America's Test Kitchen FEED blog posted an infographic titled Cakes Throughout US History today. In addition to sharing some tasty looking cakes and their historical significance (starting with Boston cream pie in the 1850s and ending with Smith Island Cake, which became the state dessert of Maryland in 1981), the infographic includes other culinary history trivia to ostensibly put the cakes in context. About a quarter of the way down the timeline, a blurb about the 1893 World's Fair caught my eye.
1893 Chicago IL Columbian Exposition in Chicago, at which a newfangled eating tool known as a "spoon" becomes all the rage.
So, wait, before 1893, Americans ate their soup with a knife and fork? Thomas Jefferson's slave invented macaroni and cheese but didn't have a spoon to stir it with? Paul Revere's silver shop made place settings of knives, forks and other forks? That seems unlikely.

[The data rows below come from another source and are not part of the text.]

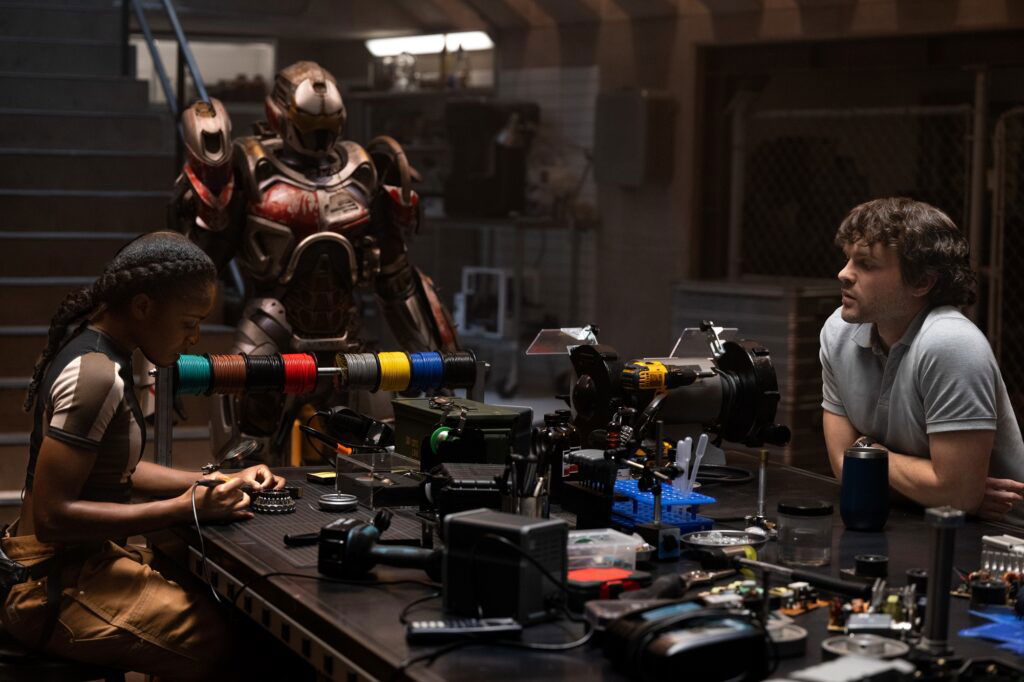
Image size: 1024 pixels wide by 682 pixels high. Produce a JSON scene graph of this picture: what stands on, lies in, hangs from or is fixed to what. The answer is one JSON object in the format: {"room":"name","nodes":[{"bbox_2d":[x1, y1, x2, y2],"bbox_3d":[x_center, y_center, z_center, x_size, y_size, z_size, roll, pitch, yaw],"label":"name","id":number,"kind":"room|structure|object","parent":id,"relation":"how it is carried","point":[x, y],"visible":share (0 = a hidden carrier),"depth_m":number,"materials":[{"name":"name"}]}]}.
{"room":"workshop","nodes":[
{"label":"workshop","id":0,"kind":"room"},
{"bbox_2d":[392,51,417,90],"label":"jar","id":1,"kind":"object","parent":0,"point":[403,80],"visible":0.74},
{"bbox_2d":[365,31,493,55],"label":"light","id":2,"kind":"object","parent":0,"point":[427,44],"visible":0.71,"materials":[{"name":"white"}]},
{"bbox_2d":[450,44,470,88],"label":"bottle","id":3,"kind":"object","parent":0,"point":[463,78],"visible":0.75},
{"bbox_2d":[268,1,1023,429],"bbox_3d":[1.712,-0.731,9.648,0.304,3.051,7.047,-1,5,-23],"label":"wall","id":4,"kind":"structure","parent":0,"point":[616,26],"depth_m":10.74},
{"bbox_2d":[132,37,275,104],"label":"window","id":5,"kind":"structure","parent":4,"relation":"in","point":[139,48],"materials":[{"name":"white"}]},
{"bbox_2d":[446,98,537,219],"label":"black cabinet","id":6,"kind":"object","parent":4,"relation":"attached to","point":[505,209],"visible":0.86,"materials":[{"name":"black"}]},
{"bbox_2d":[595,89,675,185],"bbox_3d":[0.710,-1.174,11.633,0.330,0.588,0.419,-1,5,-23],"label":"electrical box","id":7,"kind":"object","parent":4,"relation":"attached to","point":[620,156],"visible":0.98,"depth_m":11.50,"materials":[{"name":"grey metal"}]},
{"label":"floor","id":8,"kind":"structure","parent":0,"visible":0},
{"bbox_2d":[0,641,124,681],"bbox_3d":[-0.955,0.836,4.067,0.362,0.470,0.367,-1,5,-23],"label":"stool","id":9,"kind":"object","parent":8,"relation":"on","point":[53,665],"visible":0.4,"depth_m":3.94,"materials":[{"name":"black"}]},
{"bbox_2d":[1,231,289,681],"bbox_3d":[-0.737,0.255,3.989,0.576,0.916,0.654,2,4,19],"label":"woman","id":10,"kind":"object","parent":9,"relation":"on","point":[75,492],"visible":0.96,"depth_m":3.84},
{"bbox_2d":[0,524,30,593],"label":"tool pouch","id":11,"kind":"object","parent":10,"relation":"attached to","point":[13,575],"visible":0.91,"depth_m":3.98,"materials":[{"name":"black"}]},
{"bbox_2d":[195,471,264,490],"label":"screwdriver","id":12,"kind":"object","parent":10,"relation":"in","point":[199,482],"visible":0.62,"depth_m":4.06,"materials":[{"name":"black"}]},
{"bbox_2d":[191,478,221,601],"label":"cable","id":13,"kind":"object","parent":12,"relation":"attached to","point":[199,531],"visible":0.84,"depth_m":3.86,"materials":[{"name":"plastic"}]},
{"bbox_2d":[0,0,226,493],"bbox_3d":[-2.600,-1.038,8.815,2.315,3.431,3.675,-1,5,-23],"label":"staircase","id":14,"kind":"structure","parent":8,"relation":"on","point":[7,382],"depth_m":9.35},
{"bbox_2d":[127,0,210,117],"bbox_3d":[-1.778,-1.750,10.046,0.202,3.846,2.614,-1,5,-23],"label":"stair railing","id":15,"kind":"object","parent":14,"relation":"attached to","point":[181,40],"visible":0.45,"depth_m":10.31,"materials":[{"name":"metal"}]},
{"bbox_2d":[170,60,463,468],"bbox_3d":[-0.610,-0.063,6.199,0.975,1.640,0.717,-1,5,-23],"label":"robot","id":16,"kind":"object","parent":8,"relation":"on","point":[319,205],"visible":0.8,"depth_m":6.07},
{"bbox_2d":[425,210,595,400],"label":"metal shelf","id":17,"kind":"object","parent":8,"relation":"on","point":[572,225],"visible":0.55,"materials":[{"name":"metal"}]},
{"bbox_2d":[459,267,509,337],"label":"picture frame","id":18,"kind":"object","parent":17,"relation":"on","point":[481,329],"visible":0.84,"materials":[{"name":"white"}]},
{"bbox_2d":[158,448,1023,681],"bbox_3d":[0.369,0.777,3.496,1.535,0.734,2.645,-1,5,-23],"label":"workbench","id":19,"kind":"object","parent":8,"relation":"on","point":[892,543],"visible":0.58,"depth_m":3.46,"materials":[{"name":"black metal"}]},
{"bbox_2d":[252,488,296,514],"bbox_3d":[-0.487,0.325,4.046,0.092,0.041,0.090,-1,5,-23],"label":"gear","id":20,"kind":"object","parent":19,"relation":"on","point":[281,510],"visible":0.95,"depth_m":4.02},
{"bbox_2d":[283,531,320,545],"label":"black tool","id":21,"kind":"object","parent":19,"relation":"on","point":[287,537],"visible":0.71,"depth_m":3.62,"materials":[{"name":"black plastic"}]},
{"bbox_2d":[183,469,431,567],"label":"mat","id":22,"kind":"object","parent":19,"relation":"on","point":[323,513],"visible":0.55,"depth_m":3.87,"materials":[{"name":"black rubber"}]},
{"bbox_2d":[306,471,336,484],"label":"sticky notes","id":23,"kind":"object","parent":19,"relation":"on","point":[333,476],"visible":0.77,"depth_m":4.36,"materials":[{"name":"yellow paper"}]},
{"bbox_2d":[158,351,486,470],"bbox_3d":[-0.427,0.175,4.571,0.796,0.259,0.166,-1,5,-23],"label":"rack","id":24,"kind":"object","parent":19,"relation":"on","point":[163,396],"visible":0.73,"depth_m":4.52,"materials":[{"name":"metal"}]},
{"bbox_2d":[175,354,213,394],"bbox_3d":[-0.707,0.073,4.358,0.093,0.083,0.118,-1,5,-23],"label":"spool","id":25,"kind":"object","parent":24,"relation":"on","point":[205,370],"visible":0.83,"depth_m":4.31,"materials":[{"name":"teal plastic"}]},
{"bbox_2d":[207,353,250,392],"bbox_3d":[-0.637,0.075,4.464,0.092,0.084,0.130,-1,5,-23],"label":"spool","id":26,"kind":"object","parent":24,"relation":"on","point":[235,372],"visible":0.85,"depth_m":4.41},
{"bbox_2d":[241,353,284,390],"bbox_3d":[-0.574,0.077,4.594,0.092,0.086,0.132,-1,5,-23],"label":"spool","id":27,"kind":"object","parent":24,"relation":"on","point":[269,370],"visible":0.84,"depth_m":4.54,"materials":[{"name":"black plastic"}]},
{"bbox_2d":[280,352,318,392],"bbox_3d":[-0.506,0.076,4.652,0.093,0.092,0.130,-1,5,-23],"label":"spool","id":28,"kind":"object","parent":24,"relation":"on","point":[311,364],"visible":0.85,"depth_m":4.60,"materials":[{"name":"red plastic"}]},
{"bbox_2d":[336,352,381,390],"bbox_3d":[-0.354,0.071,4.665,0.098,0.087,0.129,-1,5,-23],"label":"spool","id":29,"kind":"object","parent":24,"relation":"on","point":[359,368],"visible":0.89,"depth_m":4.62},
{"bbox_2d":[375,350,411,391],"bbox_3d":[-0.283,0.073,4.695,0.084,0.090,0.128,-1,5,-23],"label":"spool","id":30,"kind":"object","parent":24,"relation":"on","point":[403,364],"visible":0.87,"depth_m":4.65,"materials":[{"name":"yellow plastic"}]},
{"bbox_2d":[406,350,445,392],"bbox_3d":[-0.207,0.070,4.663,0.091,0.089,0.128,-1,5,-23],"label":"spool","id":31,"kind":"object","parent":24,"relation":"on","point":[431,358],"visible":0.82,"depth_m":4.61,"materials":[{"name":"blue plastic"}]},
{"bbox_2d":[438,349,476,388],"bbox_3d":[-0.137,0.063,4.677,0.102,0.083,0.100,-1,5,-23],"label":"spool","id":32,"kind":"object","parent":24,"relation":"on","point":[451,372],"visible":0.81,"depth_m":4.64,"materials":[{"name":"black plastic"}]},
{"bbox_2d":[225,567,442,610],"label":"cable","id":33,"kind":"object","parent":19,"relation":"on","point":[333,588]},
{"bbox_2d":[317,492,358,511],"bbox_3d":[-0.351,0.327,4.012,0.084,0.027,0.085,-1,5,-23],"label":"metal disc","id":34,"kind":"object","parent":19,"relation":"on","point":[333,504],"visible":0.98,"depth_m":3.99,"materials":[{"name":"silver metal"}]},
{"bbox_2d":[316,406,395,449],"bbox_3d":[-0.358,0.203,4.617,0.195,0.106,0.114,3,5,25],"label":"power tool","id":35,"kind":"object","parent":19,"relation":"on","point":[341,416],"visible":0.97,"depth_m":4.59,"materials":[{"name":"black plastic"}]},
{"bbox_2d":[316,512,440,580],"bbox_3d":[-0.205,0.348,3.381,0.233,0.100,0.156,3,5,27],"label":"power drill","id":36,"kind":"object","parent":19,"relation":"on","point":[361,535],"visible":0.98,"depth_m":3.35,"materials":[{"name":"black plastic"}]},
{"bbox_2d":[336,450,421,507],"bbox_3d":[-0.263,0.288,4.134,0.155,0.085,0.201,-1,5,-23],"label":"box","id":37,"kind":"object","parent":19,"relation":"on","point":[361,480],"visible":0.95,"depth_m":4.09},
{"bbox_2d":[392,396,531,466],"bbox_3d":[-0.125,0.222,4.526,0.210,0.153,0.353,-1,5,-23],"label":"toolbox","id":38,"kind":"object","parent":19,"relation":"on","point":[499,424],"visible":0.77,"depth_m":4.44,"materials":[{"name":"green metal"}]},
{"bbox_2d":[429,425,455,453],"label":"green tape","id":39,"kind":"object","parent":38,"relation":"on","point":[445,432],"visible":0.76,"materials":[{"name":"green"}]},
{"bbox_2d":[406,617,521,641],"bbox_3d":[-0.069,0.416,2.884,0.169,0.021,0.047,0,4,-9],"label":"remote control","id":40,"kind":"object","parent":19,"relation":"on","point":[453,629],"visible":0.98,"depth_m":2.86,"materials":[{"name":"black plastic"}]},
{"bbox_2d":[425,462,506,518],"bbox_3d":[-0.073,0.299,3.864,0.182,0.106,0.224,1,4,-4],"label":"black box","id":41,"kind":"object","parent":19,"relation":"on","point":[453,492],"visible":0.8,"depth_m":3.79,"materials":[{"name":"black plastic"}]},
{"bbox_2d":[440,509,567,624],"bbox_3d":[-0.010,0.344,3.062,0.167,0.144,0.135,4,5,34],"label":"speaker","id":42,"kind":"object","parent":19,"relation":"on","point":[447,557],"visible":0.98,"depth_m":3.01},
{"bbox_2d":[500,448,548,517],"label":"pen holder","id":43,"kind":"object","parent":19,"relation":"on","point":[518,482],"visible":0.75,"depth_m":3.57,"materials":[{"name":"black"}]},
{"bbox_2d":[536,410,578,500],"bbox_3d":[0.094,0.236,4.089,0.094,0.194,0.083,-1,5,-23],"label":"bottle","id":44,"kind":"object","parent":19,"relation":"on","point":[554,434],"visible":0.74,"depth_m":4.06,"materials":[{"name":"black glass"}]},
{"bbox_2d":[561,450,618,528],"bbox_3d":[0.153,0.287,3.861,0.097,0.131,0.161,-1,5,-23],"label":"holder","id":45,"kind":"object","parent":19,"relation":"on","point":[584,506],"visible":0.98,"depth_m":3.82,"materials":[{"name":"black plastic"}]},
{"bbox_2d":[565,527,644,572],"bbox_3d":[0.123,0.359,3.375,0.175,0.057,0.134,-1,5,-23],"label":"plastic container","id":46,"kind":"object","parent":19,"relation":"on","point":[578,535],"visible":0.79,"depth_m":3.34,"materials":[{"name":"clear plastic"}]},
{"bbox_2d":[565,567,647,600],"bbox_3d":[0.143,0.388,3.165,0.151,0.043,0.106,-2,5,-33],"label":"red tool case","id":47,"kind":"object","parent":19,"relation":"on","point":[580,573],"visible":0.75,"depth_m":3.13,"materials":[{"name":"red plastic"}]},
{"bbox_2d":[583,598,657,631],"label":"plastic container","id":48,"kind":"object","parent":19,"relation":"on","point":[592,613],"visible":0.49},
{"bbox_2d":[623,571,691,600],"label":"black tool","id":49,"kind":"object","parent":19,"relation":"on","point":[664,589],"visible":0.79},
{"bbox_2d":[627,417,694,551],"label":"stand","id":50,"kind":"object","parent":19,"relation":"on","point":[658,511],"visible":0.96,"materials":[{"name":"black metal"}]},
{"bbox_2d":[611,479,716,531],"bbox_3d":[0.263,0.323,3.939,0.170,0.061,0.330,-1,5,-23],"label":"rack","id":51,"kind":"object","parent":19,"relation":"on","point":[624,511],"visible":0.68,"depth_m":3.86,"materials":[{"name":"blue plastic"}]},
{"bbox_2d":[672,433,709,496],"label":"pipettes","id":52,"kind":"object","parent":51,"relation":"in","point":[688,438],"visible":0.78,"depth_m":3.96,"materials":[{"name":"plastic"}]},
{"bbox_2d":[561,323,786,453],"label":"machine","id":53,"kind":"object","parent":19,"relation":"on","point":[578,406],"visible":0.93,"depth_m":4.58,"materials":[{"name":"black metal"}]},
{"bbox_2d":[526,325,599,353],"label":"clear panel","id":54,"kind":"object","parent":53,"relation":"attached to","point":[540,350],"visible":0.88,"depth_m":4.59,"materials":[{"name":"clear plastic"}]},
{"bbox_2d":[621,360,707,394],"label":"power drill","id":55,"kind":"object","parent":53,"relation":"on","point":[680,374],"visible":0.94,"depth_m":4.32,"materials":[{"name":"yellow plastic"}]},
{"bbox_2d":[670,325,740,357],"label":"clear panel","id":56,"kind":"object","parent":53,"relation":"attached to","point":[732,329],"visible":0.66,"depth_m":4.71,"materials":[{"name":"clear plastic"}]},
{"bbox_2d":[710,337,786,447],"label":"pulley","id":57,"kind":"object","parent":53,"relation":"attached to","point":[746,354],"visible":0.82,"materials":[{"name":"black"}]},
{"bbox_2d":[601,597,773,681],"bbox_3d":[0.243,0.404,2.695,0.226,0.095,0.204,-1,5,-23],"label":"black device","id":58,"kind":"object","parent":19,"relation":"on","point":[670,619],"visible":0.98,"depth_m":2.64,"materials":[{"name":"black plastic"}]},
{"bbox_2d":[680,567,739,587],"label":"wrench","id":59,"kind":"object","parent":19,"relation":"on","point":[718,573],"visible":0.86,"depth_m":3.34,"materials":[{"name":"metal"}]},
{"bbox_2d":[681,529,765,555],"bbox_3d":[0.377,0.364,3.565,0.158,0.033,0.161,2,4,21],"label":"metal bowl","id":60,"kind":"object","parent":19,"relation":"on","point":[732,539],"visible":0.94,"depth_m":3.58,"materials":[{"name":"silver metal"}]},
{"bbox_2d":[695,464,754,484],"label":"black cable","id":61,"kind":"object","parent":19,"relation":"on","point":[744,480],"visible":0.76,"depth_m":4.50,"materials":[{"name":"black plastic"}]},
{"bbox_2d":[747,449,773,529],"bbox_3d":[0.491,0.293,3.906,0.062,0.146,0.078,1,4,8],"label":"metal rod","id":62,"kind":"object","parent":19,"relation":"on","point":[764,456],"visible":0.98,"depth_m":3.90,"materials":[{"name":"silver metal"}]},
{"bbox_2d":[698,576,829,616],"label":"circuit board","id":63,"kind":"object","parent":19,"relation":"on","point":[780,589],"visible":0.69,"depth_m":3.12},
{"bbox_2d":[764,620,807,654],"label":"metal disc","id":64,"kind":"object","parent":19,"relation":"on","point":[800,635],"visible":0.61,"depth_m":2.81,"materials":[{"name":"metal"}]},
{"bbox_2d":[707,550,872,597],"bbox_3d":[0.454,0.381,3.296,0.051,0.034,0.321,-3,6,-45],"label":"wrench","id":65,"kind":"object","parent":19,"relation":"on","point":[836,589],"visible":0.98,"depth_m":3.27,"materials":[{"name":"black"}]},
{"bbox_2d":[775,498,832,567],"bbox_3d":[0.517,0.341,3.514,0.108,0.104,0.109,2,4,14],"label":"glass jar","id":66,"kind":"object","parent":19,"relation":"on","point":[790,537],"visible":0.99,"depth_m":3.47,"materials":[{"name":"clear glass"}]},
{"bbox_2d":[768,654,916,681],"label":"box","id":67,"kind":"object","parent":19,"relation":"on","point":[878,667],"visible":1,"depth_m":2.48,"materials":[{"name":"grey"}]},
{"bbox_2d":[840,444,889,530],"bbox_3d":[0.680,0.283,3.834,0.099,0.160,0.095,-1,5,-23],"label":"tumbler","id":68,"kind":"object","parent":19,"relation":"on","point":[864,466],"visible":0.99,"depth_m":3.80,"materials":[{"name":"blue metal"}]},
{"bbox_2d":[822,634,910,660],"bbox_3d":[0.485,0.426,2.735,0.117,0.028,0.109,-1,5,-23],"label":"metal disc","id":69,"kind":"object","parent":19,"relation":"on","point":[832,641],"visible":0.95,"depth_m":2.73,"materials":[{"name":"metal"}]},
{"bbox_2d":[853,553,888,578],"bbox_3d":[0.609,0.384,3.376,0.058,0.035,0.060,2,4,11],"label":"cap","id":70,"kind":"object","parent":19,"relation":"on","point":[864,567],"visible":0.98,"depth_m":3.35,"materials":[{"name":"black"}]},
{"bbox_2d":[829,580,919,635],"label":"circuit board","id":71,"kind":"object","parent":19,"relation":"on","point":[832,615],"visible":0.83,"depth_m":2.92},
{"bbox_2d":[920,505,964,656],"bbox_3d":[0.609,0.342,2.829,0.065,0.191,0.066,-1,5,-23],"label":"metal post","id":72,"kind":"object","parent":19,"relation":"on","point":[936,579],"visible":0.97,"depth_m":2.81,"materials":[{"name":"metal"}]},
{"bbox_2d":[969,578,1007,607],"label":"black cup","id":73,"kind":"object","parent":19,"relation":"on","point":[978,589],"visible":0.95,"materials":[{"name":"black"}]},
{"bbox_2d":[958,608,1023,654],"bbox_3d":[0.786,0.428,2.946,0.245,0.015,0.231,-1,5,-23],"label":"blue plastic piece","id":74,"kind":"object","parent":19,"relation":"on","point":[988,627],"visible":0.96,"depth_m":2.94,"materials":[{"name":"blue plastic"}]},
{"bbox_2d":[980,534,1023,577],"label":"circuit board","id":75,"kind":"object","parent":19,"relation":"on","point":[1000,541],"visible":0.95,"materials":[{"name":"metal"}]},
{"bbox_2d":[671,277,844,465],"bbox_3d":[1.224,0.210,9.510,0.598,0.966,0.797,-1,5,-23],"label":"metal cabinet","id":76,"kind":"object","parent":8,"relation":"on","point":[766,335],"visible":0.34,"depth_m":9.20,"materials":[{"name":"metal"}]},
{"bbox_2d":[726,86,1023,422],"bbox_3d":[2.321,-0.212,9.094,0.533,2.073,2.736,-1,5,-23],"label":"chain-link fence","id":77,"kind":"object","parent":8,"relation":"on","point":[962,108],"visible":0.52,"depth_m":9.74,"materials":[{"name":"metal"}]},
{"bbox_2d":[818,197,1023,528],"bbox_3d":[0.990,0.282,4.596,0.553,1.164,0.656,-1,5,-23],"label":"man","id":78,"kind":"object","parent":8,"relation":"on","point":[852,358],"visible":0.91,"depth_m":4.41},
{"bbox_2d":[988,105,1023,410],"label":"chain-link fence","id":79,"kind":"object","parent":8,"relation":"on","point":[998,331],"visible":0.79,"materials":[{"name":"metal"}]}
]}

With a little digging, I think I found the historical tidbit author Mari Levine and illustrator Jay Layman seem to have misinterpreted. According to PBS's "History Detectives," the souvenir spoon was invented in 1889 by a Washington DC silversmith, servicing the fad among the European travelers for collecting small souvenirs bearing the name of the city or country visited. The concept took off, and soon there were hundreds of commemorative spoons being sold in cities across the country. In 1893, the year of the Chicago World's Fair, silver prices plummeted, making souvenir spoons cheaper to produce and more affordable to common folk. The Columbian Exposition was the perfect venue for the fad to explode, as 27 million visitors streamed through. (The spoon, incidentally, has been in use in at least parts of Europe since the 1500s, and in the American colonies since the 1630s.)
The infographic's other Chicago footnote is more accurate, if potentially more legend than truth. Supposedly the Bloody Mary received its traditional celery stick garnish in the 1960s when a guest at the Pump Room in the Ambassador East Hotel grabbed one from a relish tray to stir his cocktail. According to historian Barry Popik, the claim is unverifiable, but celery stalks had been served with tomato juice-based drinks in the 1950s and earlier. But hey, at least it's not a complete misstatement of history.
View the full infographic here.
UPDATE: America's Test Kitchen has corrected the infographic. It now reads, "World's Columbian Exposition happens, kicking off the Golden Age of collecting commemorative spoons."
Wendy / January 27, 2012 10:42 AM
Just a note: Smith Island Cake became Maryland's Official Dessert in 2008, not 1981.